Anyone can go to ChatGPT right now and say "review my Google Ads account" and they'll probably get a pretty generic answer. Check your quality scores. Test your ad copy. Optimise your bidding strategy. Fine - but it's advice that could apply to basically any ad account on the planet.

It won't know that you've tested fifty different approaches to PMax campaigns and found that a specific structure works best for e-commerce clients with high SKU counts. It won't know that your team learned the hard way that following the Google recommendations generated inside the platform itself is usually a mistake (the #1 recommendation always being "increase your budget and pay us more" is really the giveaway here). It won't know that this particular client tried running display ads and it tanked because their conversion tracking wasn't clean.

That's the gap. The model is the same. The tools are the same. The difference is the context - and the context comes from you.

Here's what that gap actually looks like:

Average person + ChatGPTYour team + a well-built agent
ProcessGeneric best practiceYour tested, proven playbooks
Client knowledgeWhatever they type inDeep understanding of business, market, goals
HistoryNone - starts fresh every timeEvery test, decision, and lesson learned
Platform awarenessTraining data (months old)Fed with latest changes and updates
OutputTextbook recommendations anyone could getRecommendations that reflect your years of expertise

Same AI, same underlying technology - completely different output, because one version has your context and the other doesn't.

Six types of context

So if context is the differentiator, what actually is good context?

I've found it useful to break it down into six types. That way, it forces you to think about what you actually have, what you're missing, and where the gaps are. “Give it more context” is lazy advice from someone trying to look smart online. Knowing which type of context you need to add is what actually changes your output.

1️⃣ Procedural - “How we do things.” SOPs, playbooks, training materials. Usually lives in someone's head, sometimes an (up to date) document.

2️⃣ General Domain - “What we know.” The wider context you're working in. Your (or a client's) business, market, competitors, margins. The stuff that makes a recommendation relevant vs. generic.

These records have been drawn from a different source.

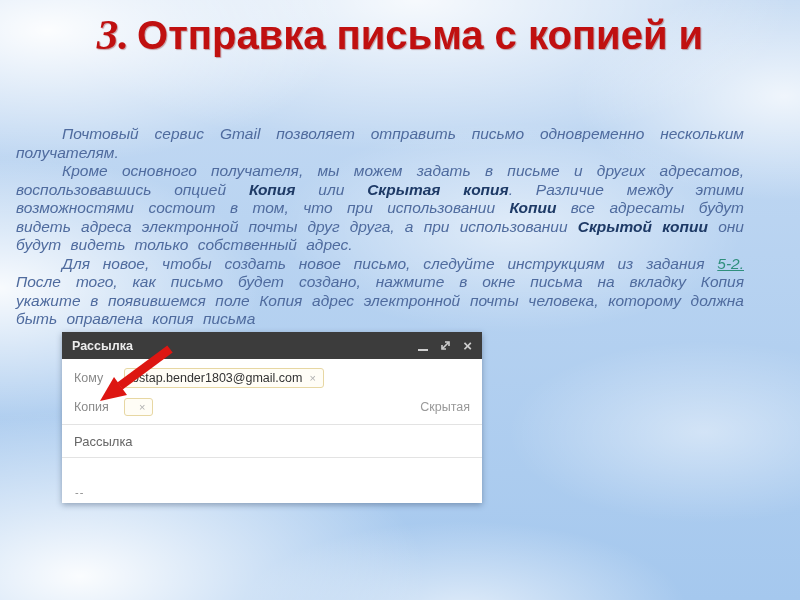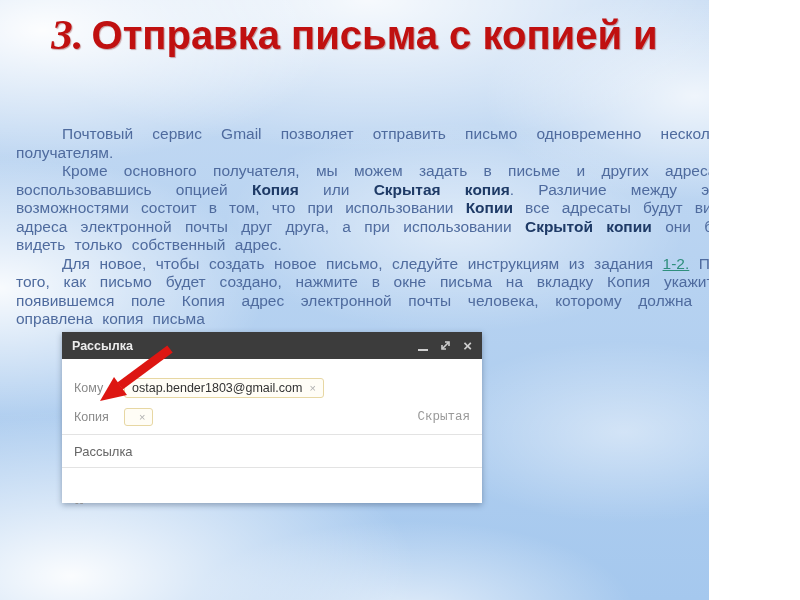--- a/index.html
+++ b/index.html
@@ -13,7 +13,7 @@
     --arrow-red:#dd1612;
   }
   .slide{
-    position:relative;width:709px;height:600px;overflow:hidden;
+    position:relative;width:800px;height:600px;overflow:hidden;
     background-color:#aecdf0;
     background-image:
       radial-gradient(ellipse 420px 190px at 6% 5%, rgba(255,255,255,.95), rgba(255,255,255,0) 70%),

3️⃣ Specific Domain - “What we're doing right now.” Goals, budgets, targets, timelines. Different for different processes/goals and changes more often than the other two.

4️⃣ External - “What's happening around us.” Seasonality, platform changes, market shifts. Your best employees instinctively stay up to date on this stuff. Your agents don't - unless you build it in.

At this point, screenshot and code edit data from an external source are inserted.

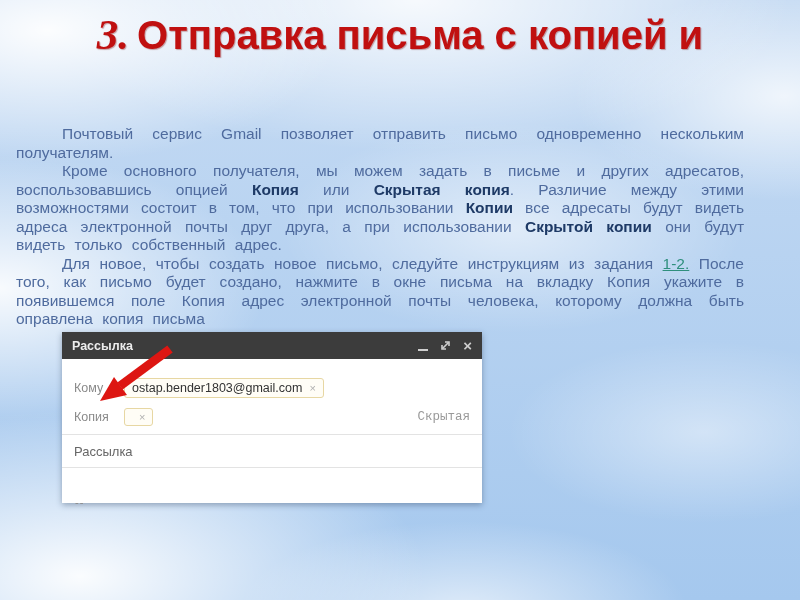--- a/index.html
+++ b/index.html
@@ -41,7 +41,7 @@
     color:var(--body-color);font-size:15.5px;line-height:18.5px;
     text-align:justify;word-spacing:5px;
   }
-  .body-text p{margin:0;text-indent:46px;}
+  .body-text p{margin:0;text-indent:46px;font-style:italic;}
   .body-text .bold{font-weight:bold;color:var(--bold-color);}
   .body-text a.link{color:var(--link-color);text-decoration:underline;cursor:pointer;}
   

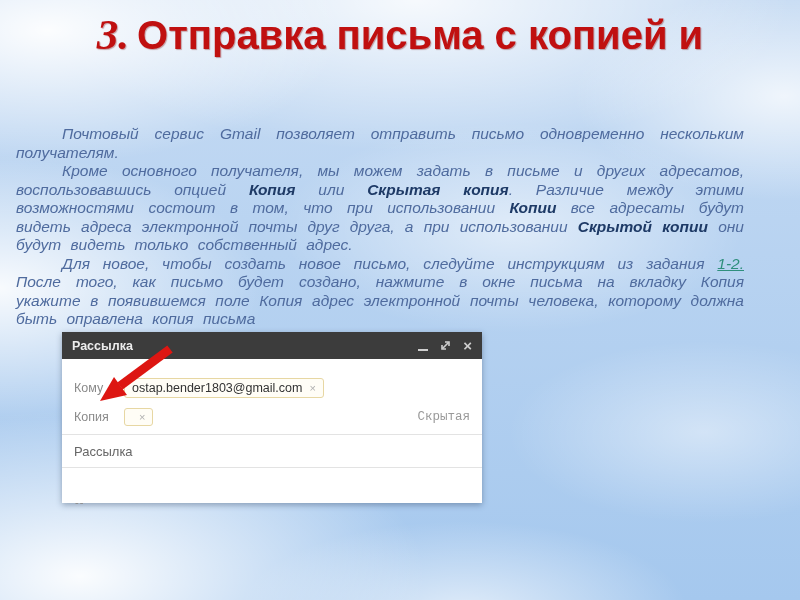--- a/index.html
+++ b/index.html
@@ -88,7 +88,7 @@
   <div class="body-text">
       <p><span>Почтовый сервис Gmail позволяет отправить письмо одновременно нескольким получателям.</span></p>
       <p><span>Кроме основного получателя, мы можем задать в письме и других адресатов, воспользовавшись опцией </span><span class="bold">Копия</span><span> или </span><span class="bold">Скрытая копия</span><span>. Различие между этими возможностями состоит в том, что при использовании </span><span class="bold">Копии</span><span> все адресаты будут видеть адреса электронной почты друг друга, а при использовании </span><span class="bold">Скрытой копии</span><span> они будут видеть только собственный адрес.</span></p>
-      <p><span>Для новое, чтобы создать новое письмо, следуйте инструкциям из задания </span><a class="link">1-2.</a><span> После того, как письмо будет создано, нажмите в окне письма на вкладку Копия укажите в появившемся поле Копия адрес электронной почты человека, которому должна быть оправлена копия письма</span></p>
+      <p><span>Для новое, чтобы создать новое письмо, следуйте инструкциям из задания </span><a class="link">5-2.</a><span> После того, как письмо будет создано, нажмите в окне письма на вкладку Копия укажите в появившемся поле Копия адрес электронной почты человека, которому должна быть оправлена копия письма</span></p>
     </div>
 
   <div class="compose">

5️⃣ Episodic - “What we've done before and what happened.” Past tests, optimisations, lessons learned. Without this, the agent will suggest things you already tried and rejected. With it, it learns from those results.

6️⃣ Preferences - “How we like it done.” Communication style, reporting guidelines, level of detail. Again, things that are done without too much conscious thought. But if the system doesn't understand and act on them, and the output doesn't match what people want or expect, they'll stop using the tool.

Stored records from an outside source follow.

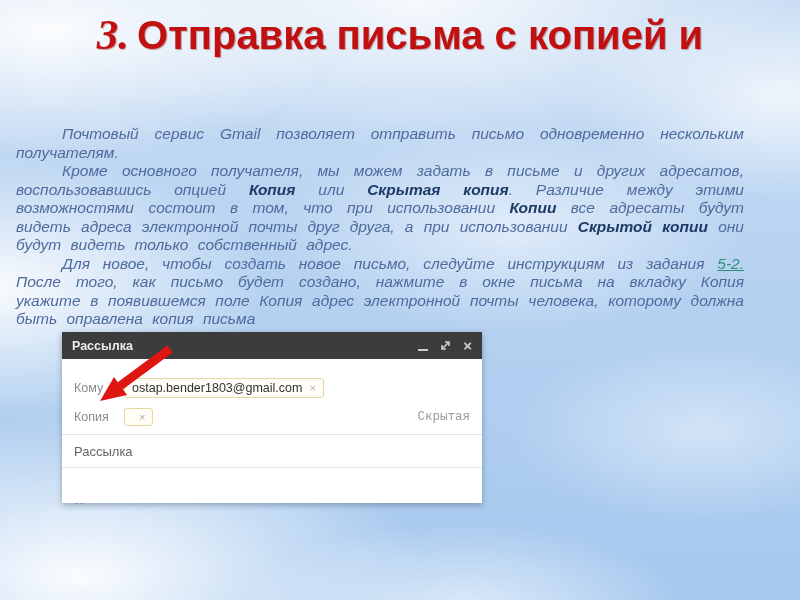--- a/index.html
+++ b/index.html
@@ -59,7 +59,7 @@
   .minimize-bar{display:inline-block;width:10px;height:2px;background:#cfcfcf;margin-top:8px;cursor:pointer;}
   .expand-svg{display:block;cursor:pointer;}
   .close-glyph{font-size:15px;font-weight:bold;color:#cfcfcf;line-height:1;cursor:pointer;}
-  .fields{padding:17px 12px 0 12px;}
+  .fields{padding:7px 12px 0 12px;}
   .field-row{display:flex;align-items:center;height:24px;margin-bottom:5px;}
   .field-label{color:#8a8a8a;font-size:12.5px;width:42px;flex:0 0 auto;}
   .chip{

Every single one of those types comes from human expertise. Your processes. Your client knowledge. Your experience. Your awareness of the market. Your track record. Your team's working style. Building an agent without this context is just like using ChatGPT with a different design.

What comes next

I've introduced all six types quickly here because I think the overview is useful. But each one deserves more attention - particularly how hard they are to capture, where they typically live right now (spoiler: mostly in people's heads), and what the path from "tribal knowledge" to "agent-ready context" actually looks like in practice.

That's what I'll cover over the next couple of editions. I'll also get into the practical architecture problem - because even when you have good context, knowing when to load it and how much to include matters more than most people realise. More context doesn't always mean better output.

For now, the takeaway is this: the model is the same for everyone. Your context is what makes it yours. And the most valuable context you have is already in your team - you just need to capture it.